begin Extract provided

Joe Carrigan: Right. It's not a moral failure on the victim's part. Let's say it that way. 

Dave Bittner: Yeah, yeah. 

Joe Carrigan: It was a moral failure on the... 

Dave Bittner: Absolutely. No, yes. I stand corrected. Yes. 

Joe Carrigan: Right. 

Dave Bittner: You're absolutely right. 

Joe Carrigan: You're not the person that has the moral failing... 

Dave Bittner: Yeah. 

Joe Carrigan: ...If you're victimized by this. The other person is the immoral one. 

Dave Bittner: Yeah, absolutely. All right - a good list. And we will have a link to that article in the show notes. 

Dave Bittner: My story this week - this comes from the Baltimore Sun. This is a story local to you and I. This is written by Justin Fenton, who does a lot of good reporting here in our neck of the woods. The title of the article is "Criminal Indictments Filed Against Maryland Company that Targeted Baltimore Lead Paint Victims' Settlements." So let me unpack this here. Of course, lead paint is a problem. 

Joe Carrigan: Particularly here on the East Coast... 

Dave Bittner: Yeah, yeah. 

Joe Carrigan: ...Because we have older buildings, much older buildings than they do on the West Coast. 

Dave Bittner: Right. So lead paint, of course, is poisonous. And so there are folks who have been affected by lead paint. And for a variety of reasons, they end up receiving settlements from folks because of the injuries that they sustained or their family sustained as a result of lead paint. And very often, what happens in a settlement like this is that you agree to what's called a structured settlement. And that basically just means that rather than someone giving you a big lump sum of money, they're going to pay you X amount of dollars over X amount of years.

end Extract provided
begin Record extracts

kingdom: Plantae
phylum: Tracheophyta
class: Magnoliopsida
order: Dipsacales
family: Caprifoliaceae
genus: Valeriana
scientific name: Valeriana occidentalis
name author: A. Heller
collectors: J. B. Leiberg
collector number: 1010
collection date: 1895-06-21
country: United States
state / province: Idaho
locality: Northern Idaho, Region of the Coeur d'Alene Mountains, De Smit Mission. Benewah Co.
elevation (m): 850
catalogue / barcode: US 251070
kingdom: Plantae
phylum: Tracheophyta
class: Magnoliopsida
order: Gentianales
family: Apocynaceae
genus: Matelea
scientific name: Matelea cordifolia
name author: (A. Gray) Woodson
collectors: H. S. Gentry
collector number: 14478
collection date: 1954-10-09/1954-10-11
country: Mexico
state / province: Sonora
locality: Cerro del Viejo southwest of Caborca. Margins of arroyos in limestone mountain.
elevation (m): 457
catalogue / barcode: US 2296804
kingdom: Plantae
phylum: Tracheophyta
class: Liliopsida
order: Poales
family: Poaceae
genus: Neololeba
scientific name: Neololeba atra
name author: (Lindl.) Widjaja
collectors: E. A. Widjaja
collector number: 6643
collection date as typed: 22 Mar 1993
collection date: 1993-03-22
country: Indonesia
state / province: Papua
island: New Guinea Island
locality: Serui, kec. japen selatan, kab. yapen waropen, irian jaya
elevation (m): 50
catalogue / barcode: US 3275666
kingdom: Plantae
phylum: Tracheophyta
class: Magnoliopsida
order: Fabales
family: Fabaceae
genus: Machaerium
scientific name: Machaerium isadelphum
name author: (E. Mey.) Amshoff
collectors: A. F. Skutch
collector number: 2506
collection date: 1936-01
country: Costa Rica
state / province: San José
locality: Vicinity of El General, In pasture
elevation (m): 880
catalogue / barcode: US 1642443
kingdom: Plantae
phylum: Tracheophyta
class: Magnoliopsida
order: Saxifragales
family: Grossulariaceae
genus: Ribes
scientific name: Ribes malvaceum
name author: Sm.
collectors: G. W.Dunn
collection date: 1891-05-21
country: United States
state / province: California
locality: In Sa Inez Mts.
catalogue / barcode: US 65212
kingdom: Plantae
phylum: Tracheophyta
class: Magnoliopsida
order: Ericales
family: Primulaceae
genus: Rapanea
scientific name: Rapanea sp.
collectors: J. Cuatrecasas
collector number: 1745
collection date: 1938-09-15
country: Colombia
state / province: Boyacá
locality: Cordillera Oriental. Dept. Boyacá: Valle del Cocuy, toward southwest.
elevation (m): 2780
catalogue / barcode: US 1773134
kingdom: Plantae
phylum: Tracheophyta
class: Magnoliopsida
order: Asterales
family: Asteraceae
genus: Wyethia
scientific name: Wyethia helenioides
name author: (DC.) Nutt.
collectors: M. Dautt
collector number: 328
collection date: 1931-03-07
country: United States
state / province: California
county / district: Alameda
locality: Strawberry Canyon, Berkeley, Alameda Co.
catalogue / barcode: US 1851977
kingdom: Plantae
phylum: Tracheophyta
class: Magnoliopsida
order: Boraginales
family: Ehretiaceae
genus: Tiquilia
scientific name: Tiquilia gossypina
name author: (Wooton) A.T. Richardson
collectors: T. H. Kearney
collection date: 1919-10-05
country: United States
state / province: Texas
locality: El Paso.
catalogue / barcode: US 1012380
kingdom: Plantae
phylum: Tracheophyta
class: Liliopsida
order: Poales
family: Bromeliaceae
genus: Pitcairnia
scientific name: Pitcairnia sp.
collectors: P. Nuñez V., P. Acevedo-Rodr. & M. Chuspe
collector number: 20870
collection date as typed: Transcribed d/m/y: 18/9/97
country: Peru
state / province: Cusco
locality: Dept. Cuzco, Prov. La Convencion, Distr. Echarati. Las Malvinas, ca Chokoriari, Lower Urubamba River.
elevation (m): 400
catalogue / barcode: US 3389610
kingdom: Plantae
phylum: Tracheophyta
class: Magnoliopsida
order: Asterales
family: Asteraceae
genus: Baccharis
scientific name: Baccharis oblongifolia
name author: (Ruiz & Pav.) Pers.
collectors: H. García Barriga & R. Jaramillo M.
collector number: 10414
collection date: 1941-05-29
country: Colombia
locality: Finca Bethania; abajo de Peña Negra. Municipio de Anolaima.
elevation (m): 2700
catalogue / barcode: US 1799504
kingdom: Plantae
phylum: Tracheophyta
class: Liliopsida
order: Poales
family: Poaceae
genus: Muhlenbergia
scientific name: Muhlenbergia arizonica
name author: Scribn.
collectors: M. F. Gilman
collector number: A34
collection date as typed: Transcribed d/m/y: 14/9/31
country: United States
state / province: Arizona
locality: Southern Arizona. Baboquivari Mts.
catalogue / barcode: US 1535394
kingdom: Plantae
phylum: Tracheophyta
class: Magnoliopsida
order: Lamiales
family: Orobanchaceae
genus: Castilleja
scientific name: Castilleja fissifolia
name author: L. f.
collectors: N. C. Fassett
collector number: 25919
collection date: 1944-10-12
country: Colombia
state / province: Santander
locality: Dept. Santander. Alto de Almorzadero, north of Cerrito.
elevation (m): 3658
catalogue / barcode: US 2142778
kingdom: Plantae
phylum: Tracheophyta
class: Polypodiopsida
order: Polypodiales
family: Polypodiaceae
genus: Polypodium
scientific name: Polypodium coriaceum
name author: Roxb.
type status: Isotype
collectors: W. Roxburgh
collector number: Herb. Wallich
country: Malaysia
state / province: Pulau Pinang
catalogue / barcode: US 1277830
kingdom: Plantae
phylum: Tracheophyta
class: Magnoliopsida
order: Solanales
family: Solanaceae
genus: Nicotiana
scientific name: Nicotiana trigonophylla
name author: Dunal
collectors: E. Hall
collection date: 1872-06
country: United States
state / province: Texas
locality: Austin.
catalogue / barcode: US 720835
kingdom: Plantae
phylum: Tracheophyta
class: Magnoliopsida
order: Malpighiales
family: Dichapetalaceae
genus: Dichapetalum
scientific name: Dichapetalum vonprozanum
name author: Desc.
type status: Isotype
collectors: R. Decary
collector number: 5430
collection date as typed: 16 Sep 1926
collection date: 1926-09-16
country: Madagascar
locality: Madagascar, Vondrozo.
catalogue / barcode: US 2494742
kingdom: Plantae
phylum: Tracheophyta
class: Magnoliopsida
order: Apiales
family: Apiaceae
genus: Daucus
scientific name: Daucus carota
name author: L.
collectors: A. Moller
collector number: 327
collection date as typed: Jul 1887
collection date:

end Record extracts

## Stated exercise
According to the podcast transcript, what is a structured settlement? The data comes from a different source than the transcript.

## Written answer
Rather than receiving a big lump sum, the recipient is paid a set amount of dollars over a set number of years.